Work instructions |
Set out all of the lines below as a Markdown table with the columns "Row" and "Line", numbering each row and skipping blank lines. Omit the pictures.

* START Listed entries *

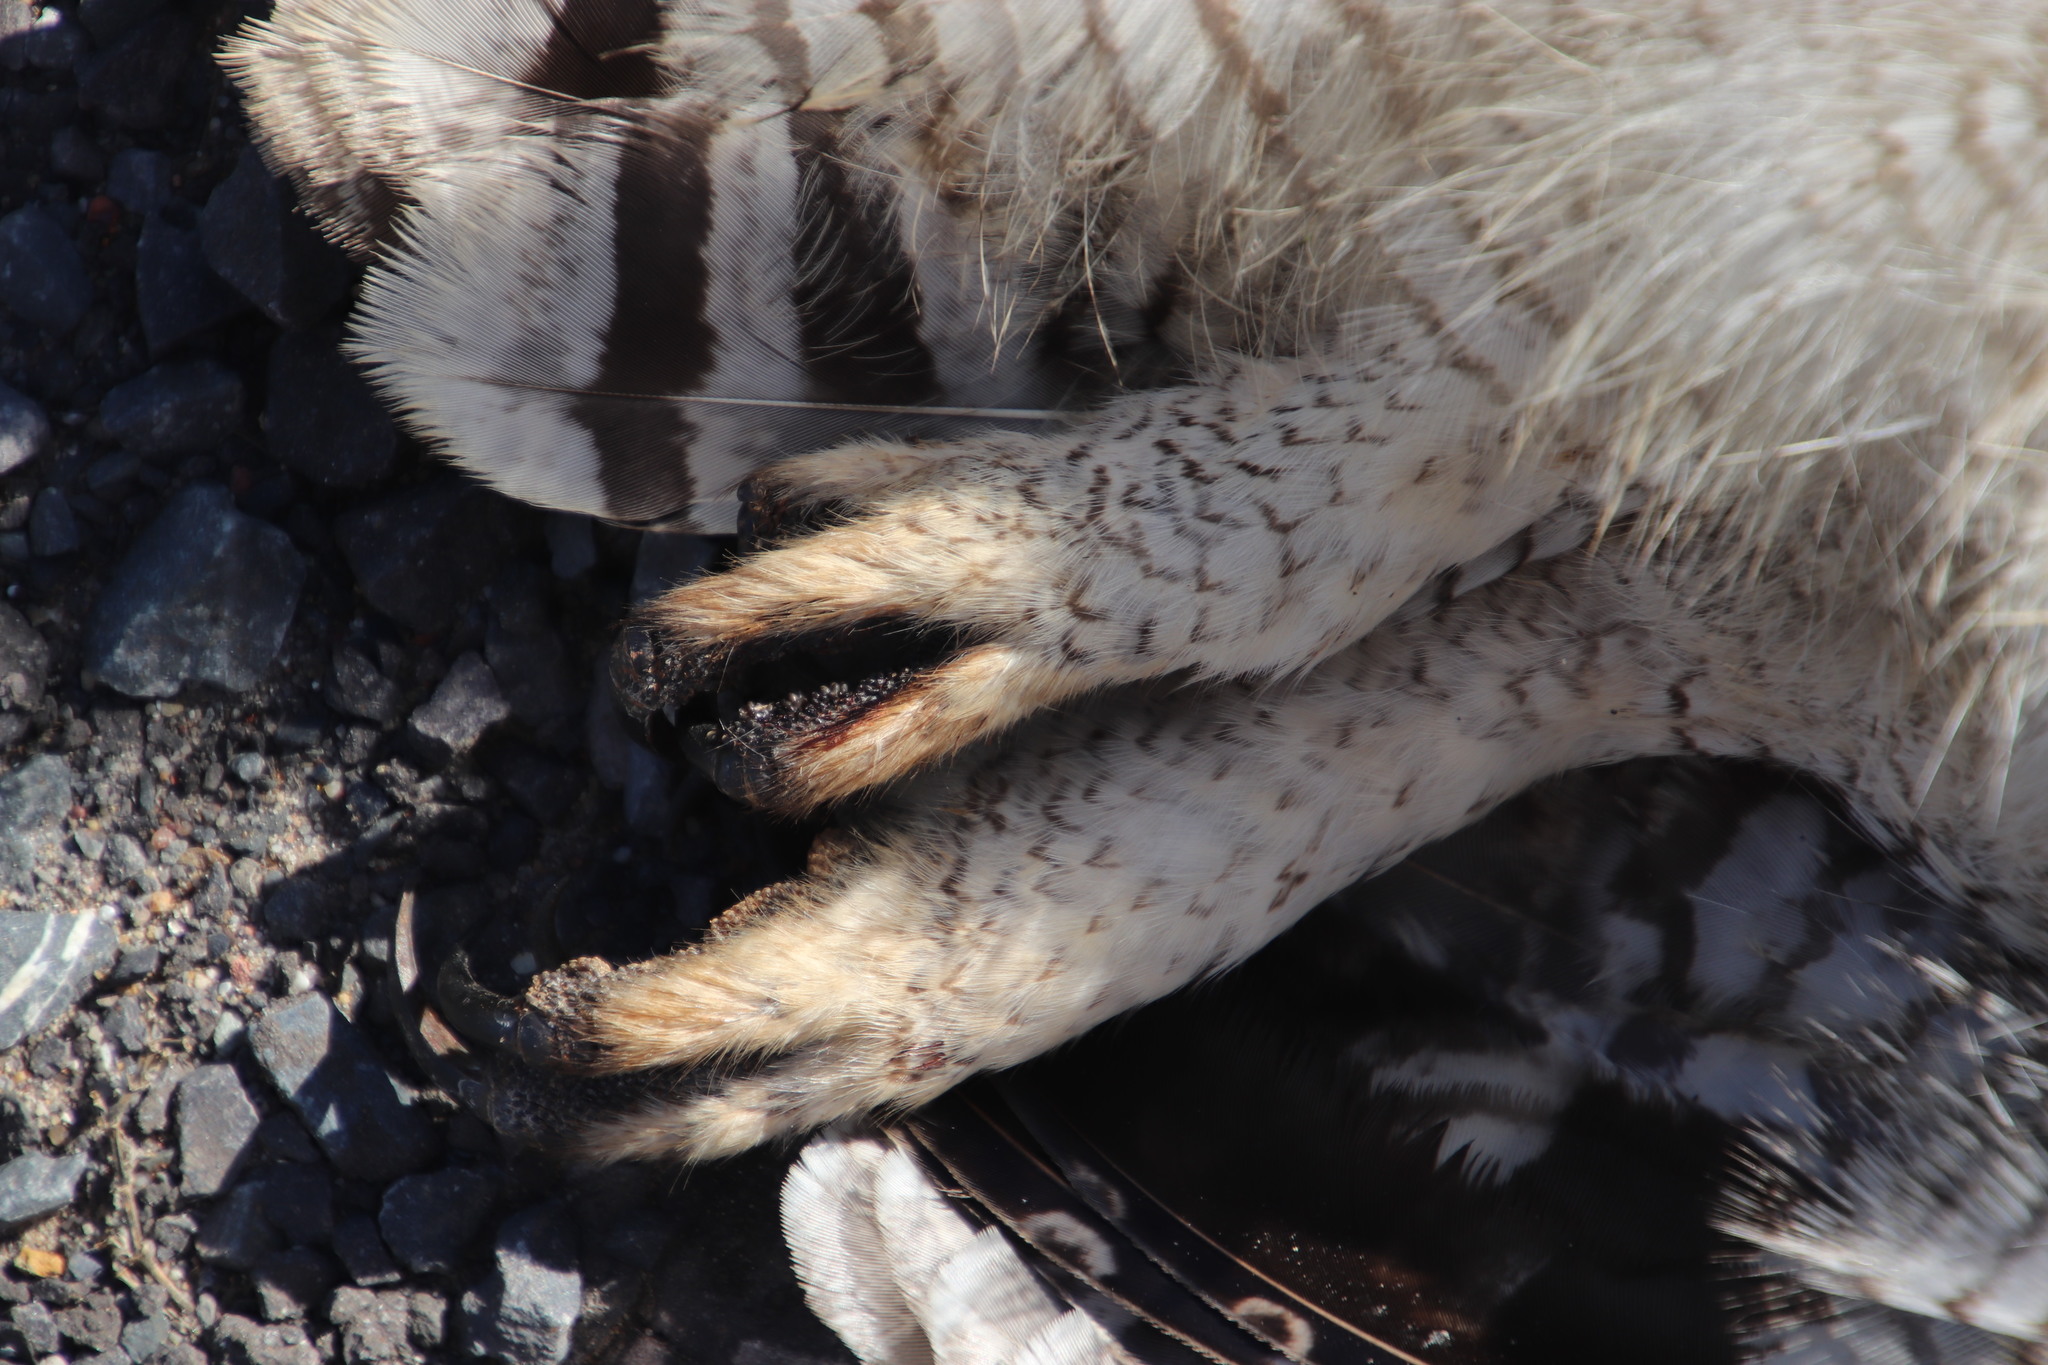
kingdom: Animalia
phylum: Chordata
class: Aves
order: Strigiformes
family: Strigidae
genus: Bubo
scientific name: Bubo africanus
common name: Spotted eagle-owl
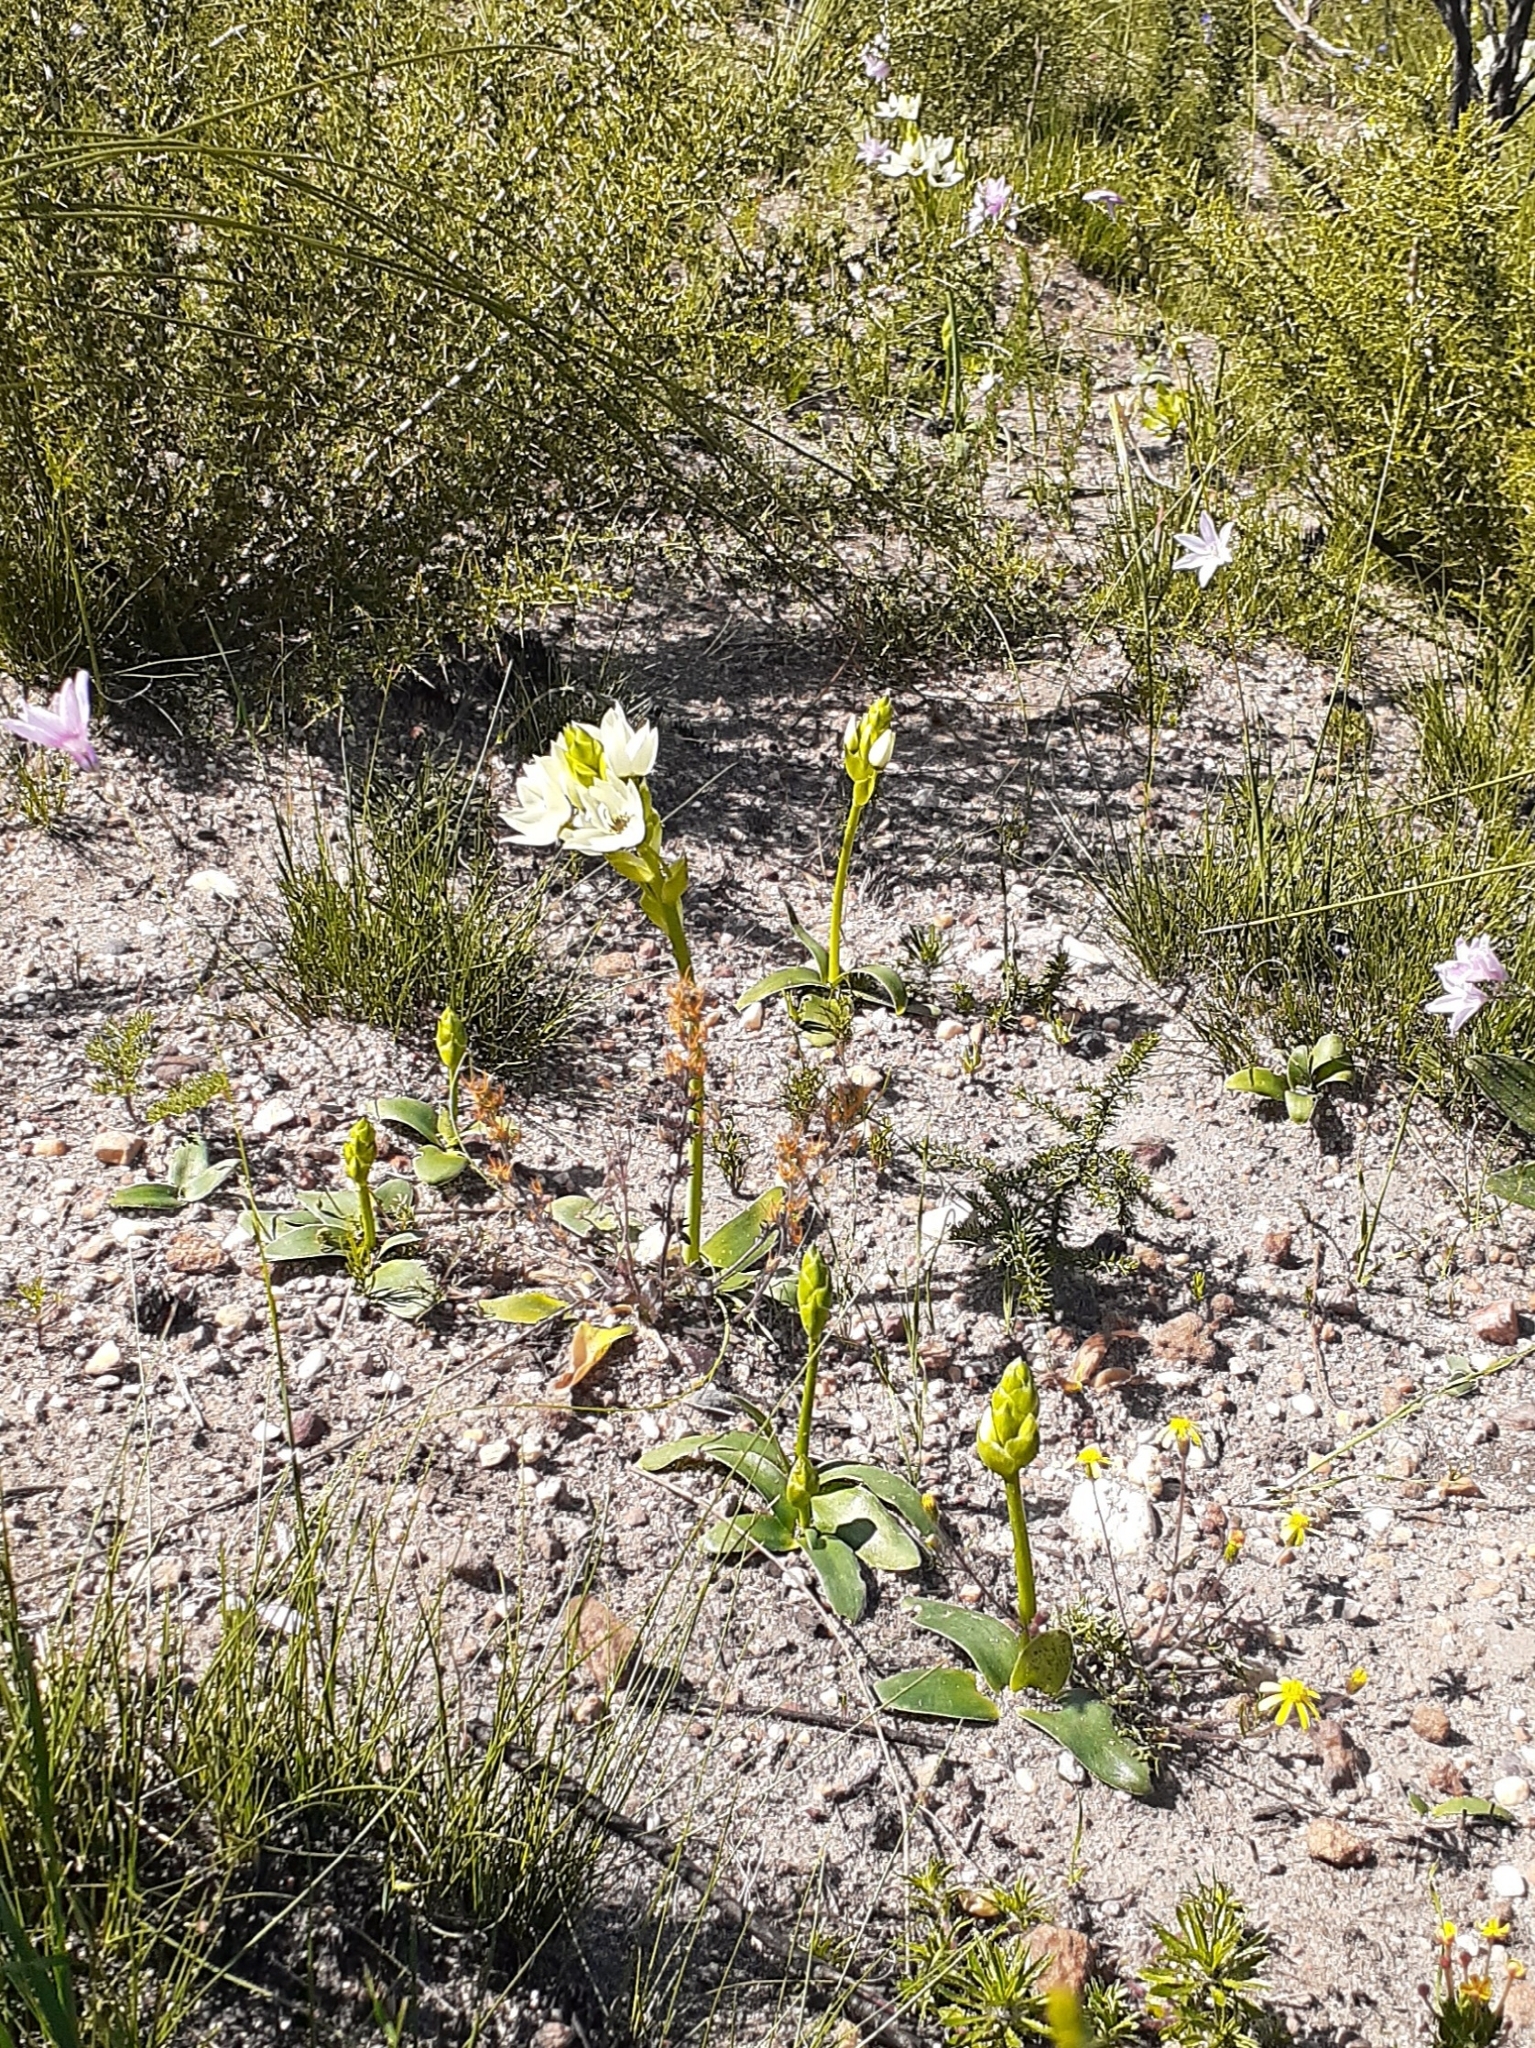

* END Listed entries *

Final result |
| Row | Line |
|---|---|
| 1 | kingdom: Animalia |
| 2 | phylum: Chordata |
| 3 | class: Aves |
| 4 | order: Strigiformes |
| 5 | family: Strigidae |
| 6 | genus: Bubo |
| 7 | scientific name: Bubo africanus |
| 8 | common name: Spotted eagle-owl |